Recently a colleague of mine was (who shall remain anonymous) called me up and wanted to ‘pick my brain’ on a few things. They indicated that since they recently started their initial ITSM processes six months ago they (senior leadership) were now in a position to see the fruits of their labour from a metrics standpoint. They currently are using a popular ITSM product which has good reporting capabilities, and have a team which performs the Service Request, Incident, Problem, and Change Management processes. To give even further context they use ‘Incident records’ to track all requests and Incidents and manage them through their priorities. Priority 1 being critical and 5 as a request etc.
So far it sounded as though they had a pretty good start on things, and this is where the question came in.
“While we planned everything out, some of the metrics might not reflect what work is really going on” I was told. They proceeded to inform me that when they went to their VP of IT with the preliminary stats that there was a high degree of confusion on their face. “This can’t be right”, they said abruptly, “We don’t have this many high priority incidents and that they don’t last this long”. “Your reporting tool must be spitting out bad data. Better check it again before I need to send this out to senior leadership.”
While my friend was telling me this I couldn’t help think of that part in A Few Good Men where Jack Nicholson says “you can’t handle the truth”
The question I then posed back to my friend was “What are you trying to gain from your metrics?” In reality we are all reporting on data with the intention that when we review it we are going to identify areas of improvement. At the very least when the senior leadership in this case reviews that numbers it should be a place to start a discussion for improvement possibilities. Despite what the intentions were (or believed to be) when they started with Service Management, they have already grown to a point where they see some room for improvement. In this case they identified that the way that they interact with the business and prioritization of their ‘incidents’ is the first place they need to tweak. My friend went on to mention that the services that they said were critical services maybe are not and as a result should also not impact the way the priority is calculated within the tool. This may also need to be revisited.

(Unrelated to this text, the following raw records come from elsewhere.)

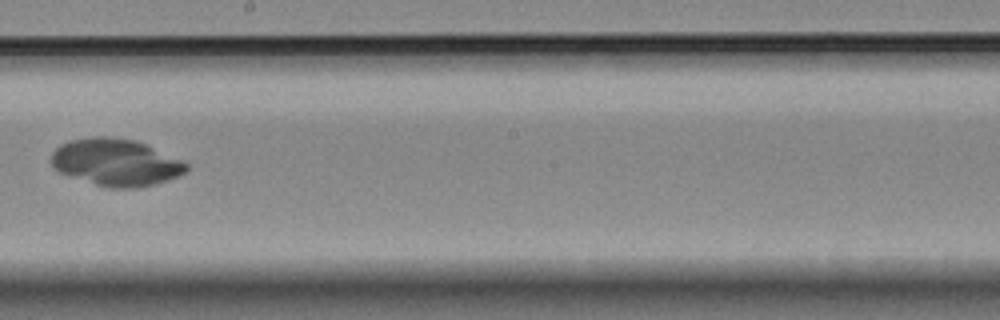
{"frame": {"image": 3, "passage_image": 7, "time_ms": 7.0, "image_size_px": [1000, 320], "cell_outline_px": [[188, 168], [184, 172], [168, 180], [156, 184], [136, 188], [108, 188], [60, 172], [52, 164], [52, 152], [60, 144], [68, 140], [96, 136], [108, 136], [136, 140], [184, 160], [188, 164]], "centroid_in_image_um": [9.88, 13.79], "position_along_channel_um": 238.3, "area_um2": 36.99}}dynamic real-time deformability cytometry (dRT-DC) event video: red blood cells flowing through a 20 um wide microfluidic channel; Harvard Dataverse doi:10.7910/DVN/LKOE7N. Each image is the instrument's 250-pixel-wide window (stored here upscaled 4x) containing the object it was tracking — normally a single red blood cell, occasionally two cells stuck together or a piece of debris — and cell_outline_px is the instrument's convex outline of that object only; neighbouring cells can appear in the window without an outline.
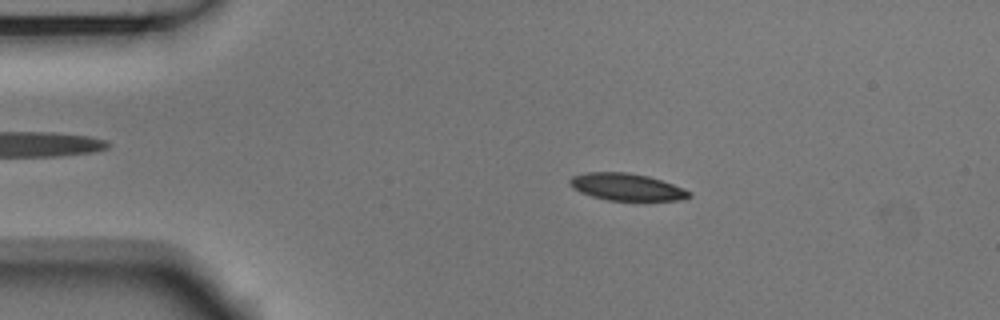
{"species": "Egyptian fruit bat (a non-hibernating species)", "species_latin": "Rousettus aegyptiacus", "temperature_condition": "room temperature", "stored_images_in_passage": 7, "camera_frame_rate_fps": 3000, "um_per_image_px": 0.085, "animal": {"sex": "male"}, "frame": {"image": 1, "passage_image": 3, "time_ms": 0.667, "image_size_px": [1000, 320], "cell_outline_px": [[692, 196], [676, 200], [608, 200], [592, 196], [580, 192], [572, 188], [568, 184], [568, 180], [572, 176], [584, 172], [628, 172], [648, 176], [684, 188], [692, 192]], "centroid_in_image_um": [53.22, 15.88], "position_along_channel_um": 31.8, "area_um2": 18.84}}
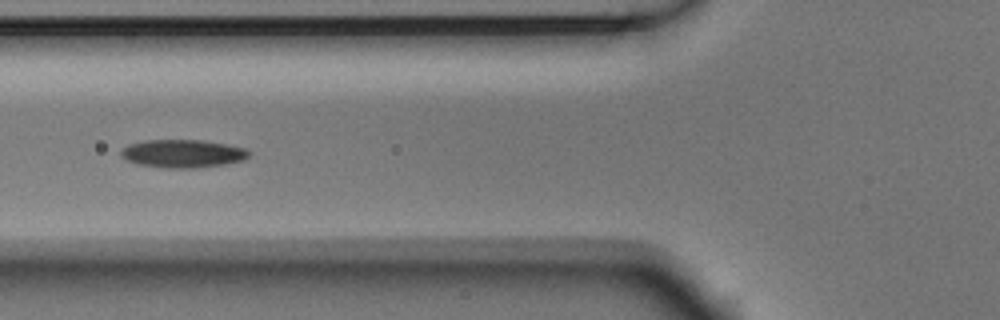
{"frame": {"image": 2, "passage_image": 6, "time_ms": 1.667, "image_size_px": [1000, 320], "cell_outline_px": [[252, 152], [244, 160], [224, 164], [196, 168], [168, 168], [136, 164], [120, 156], [120, 152], [128, 144], [144, 140], [204, 140], [228, 144], [248, 148]], "centroid_in_image_um": [15.57, 13.05], "position_along_channel_um": 110.2, "area_um2": 21.15}}
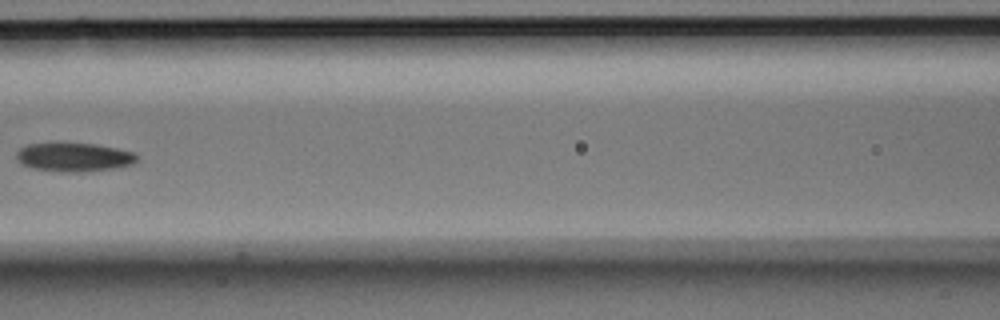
{"frame": {"image": 3, "passage_image": 7, "time_ms": 2.0, "image_size_px": [1000, 320], "cell_outline_px": [[140, 156], [132, 164], [116, 168], [80, 172], [60, 172], [32, 168], [20, 164], [16, 160], [16, 152], [20, 148], [28, 144], [56, 140], [96, 144], [136, 152]], "centroid_in_image_um": [6.24, 13.31], "position_along_channel_um": 160.4, "area_um2": 21.21}}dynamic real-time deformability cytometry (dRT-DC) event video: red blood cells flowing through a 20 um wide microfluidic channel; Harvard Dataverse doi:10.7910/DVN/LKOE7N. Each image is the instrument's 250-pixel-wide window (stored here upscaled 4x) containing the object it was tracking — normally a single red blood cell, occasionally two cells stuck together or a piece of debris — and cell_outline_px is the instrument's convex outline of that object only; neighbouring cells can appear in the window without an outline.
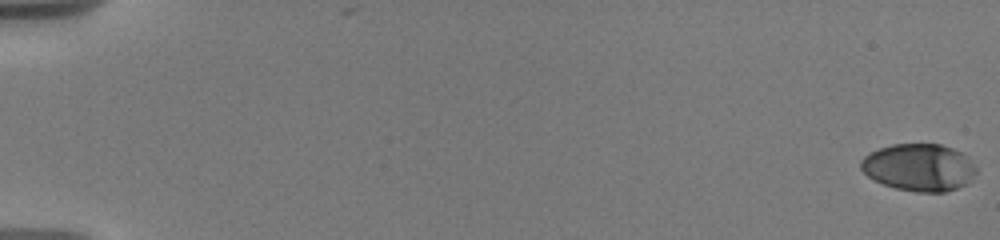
{"species": "human", "species_latin": "Homo sapiens", "temperature_condition": "warm", "stored_images_in_passage": 40, "camera_frame_rate_fps": 3000, "um_per_image_px": 0.085, "donor": {"sex": "male"}, "frame": {"image": 1, "passage_image": 1, "time_ms": 0.0, "image_size_px": [1000, 240], "cell_outline_px": [[976, 172], [968, 184], [944, 192], [916, 192], [896, 188], [884, 184], [868, 176], [860, 168], [860, 160], [864, 156], [880, 148], [892, 144], [940, 144], [952, 148], [960, 152], [976, 168]], "centroid_in_image_um": [78.1, 14.23], "position_along_channel_um": 6.9, "area_um2": 31.5}}
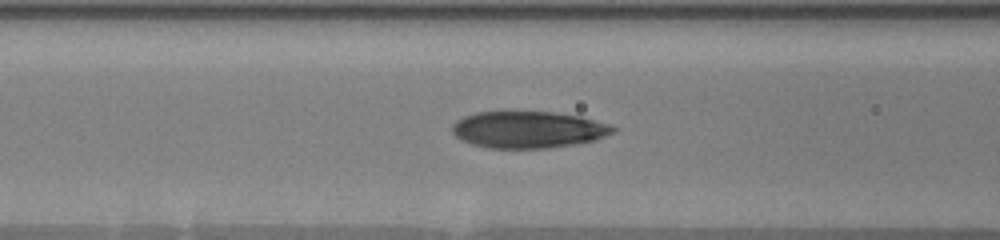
{"frame": {"image": 2, "passage_image": 19, "time_ms": 8.333, "image_size_px": [1000, 240], "cell_outline_px": [[616, 132], [596, 140], [548, 148], [492, 148], [472, 144], [460, 140], [452, 132], [452, 124], [456, 120], [464, 116], [476, 112], [508, 108], [556, 112], [580, 116], [612, 124], [616, 128]], "centroid_in_image_um": [44.88, 10.96], "position_along_channel_um": 121.7, "area_um2": 35.78}}
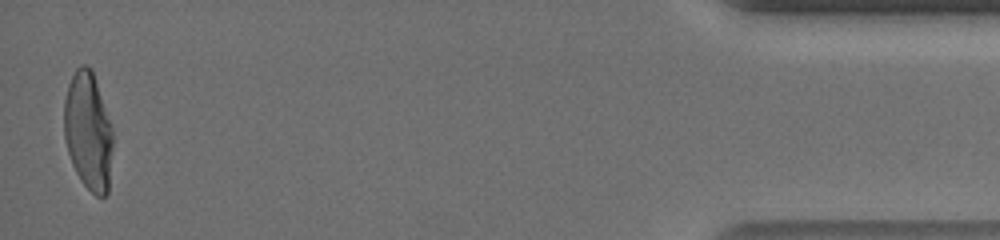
{"frame": {"image": 3, "passage_image": 40, "time_ms": 18.667, "image_size_px": [1000, 240], "cell_outline_px": [[112, 148], [108, 192], [104, 196], [96, 196], [80, 180], [72, 164], [68, 152], [64, 136], [64, 100], [68, 84], [76, 68], [80, 64], [84, 64], [92, 68], [112, 128]], "centroid_in_image_um": [7.48, 11.13], "position_along_channel_um": 427.7, "area_um2": 33.47}, "authors_computed_cell_mechanics": {"area_um2": 34.0731, "velocity_mm_per_s": 3.6694, "shape_relaxation_time_tau1_ms": 5.7599, "shape_relaxation_time_tau2_ms": 0.7362, "deformation_change_tau1": 0.2244, "deformation_change_tau2": 0.0656}}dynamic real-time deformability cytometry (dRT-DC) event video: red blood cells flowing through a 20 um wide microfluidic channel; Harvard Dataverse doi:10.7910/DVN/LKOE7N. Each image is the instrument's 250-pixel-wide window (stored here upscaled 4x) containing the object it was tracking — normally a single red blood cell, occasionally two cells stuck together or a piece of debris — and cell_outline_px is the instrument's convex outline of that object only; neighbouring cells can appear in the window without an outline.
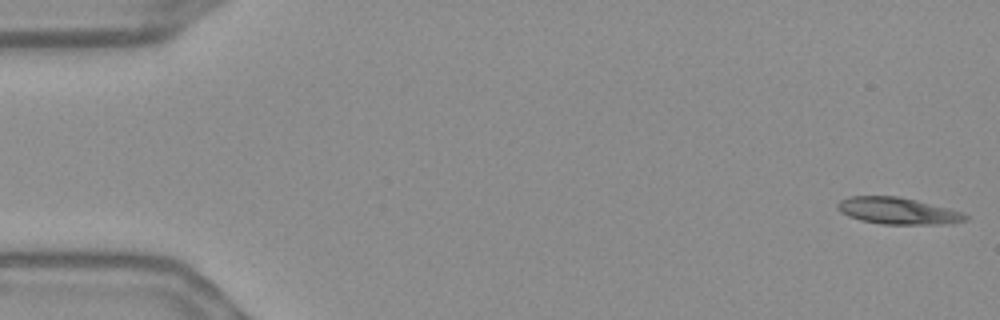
{"species": "Egyptian fruit bat (a non-hibernating species)", "species_latin": "Rousettus aegyptiacus", "temperature_condition": "warm", "stored_images_in_passage": 55, "camera_frame_rate_fps": 3000, "um_per_image_px": 0.085, "frame": {"image": 1, "passage_image": 1, "time_ms": 0.0, "image_size_px": [1000, 320], "cell_outline_px": [[968, 220], [952, 224], [884, 224], [860, 220], [848, 216], [840, 212], [836, 208], [836, 204], [840, 200], [848, 196], [900, 196], [948, 208], [960, 212], [968, 216]], "centroid_in_image_um": [76.29, 17.92], "position_along_channel_um": 8.7, "area_um2": 20.0}}
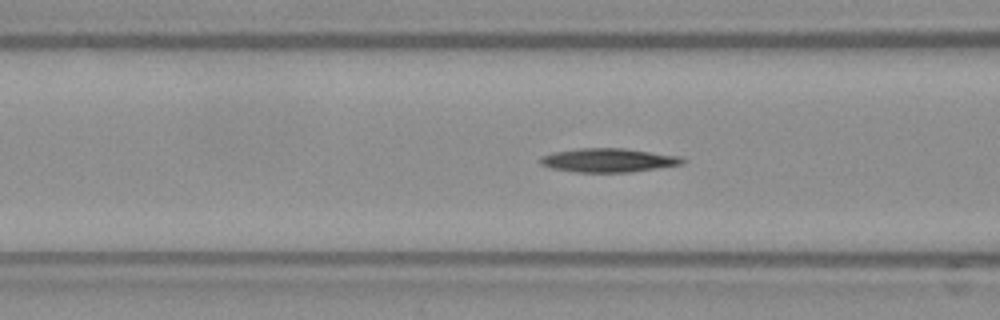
{"frame": {"image": 2, "passage_image": 21, "time_ms": 6.667, "image_size_px": [1000, 320], "cell_outline_px": [[688, 160], [684, 164], [632, 172], [576, 172], [552, 168], [540, 164], [540, 156], [552, 152], [580, 148], [624, 148], [680, 156]], "centroid_in_image_um": [51.74, 13.62], "position_along_channel_um": 114.9, "area_um2": 19.88}}
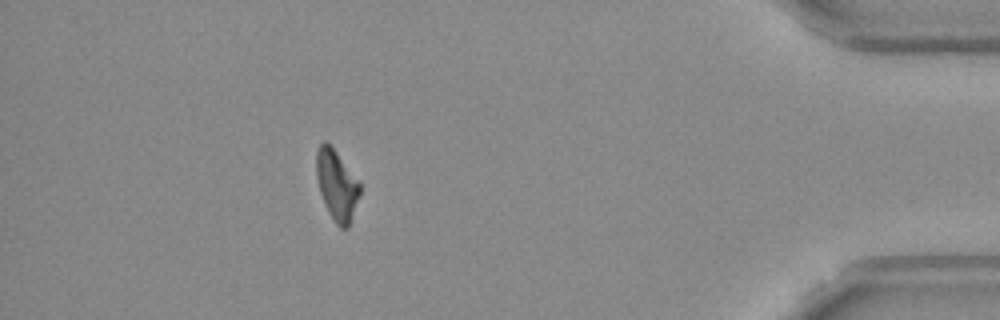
{"frame": {"image": 3, "passage_image": 49, "time_ms": 16.0, "image_size_px": [1000, 320], "cell_outline_px": [[360, 192], [348, 228], [340, 228], [336, 224], [328, 212], [324, 204], [320, 192], [316, 176], [316, 152], [320, 144], [324, 140], [336, 152], [360, 180]], "centroid_in_image_um": [28.62, 15.73], "position_along_channel_um": 406.6, "area_um2": 17.74}}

My suggestion was to deliver the metrics with a report which illistrates the areas where these numbers may not be an actual representation of what the business wants to accomplish. There really nothing wrong with what we captured as far as information goes, it simply lends itself to telling us where we need to make some adjustments. Gaining this alignment early on will also allow them to allocate the right resources to truly critical issues. Otherwise it would be easy to blame the tool with a miscalculation of the activities going on.
While it would appear that there is no way to produce complete stats the way that was originally envisioned, it will be better to fine tune these things before it further impacts other ITSM processes which rely on the outputs from Incident and Request Fulfilment, as this will ultimately impact their numbers as well. My friend will keep me updated i'm sure, but admits they won’t be able to get that Jack Nicholson bit out of their head when they review it with the VP.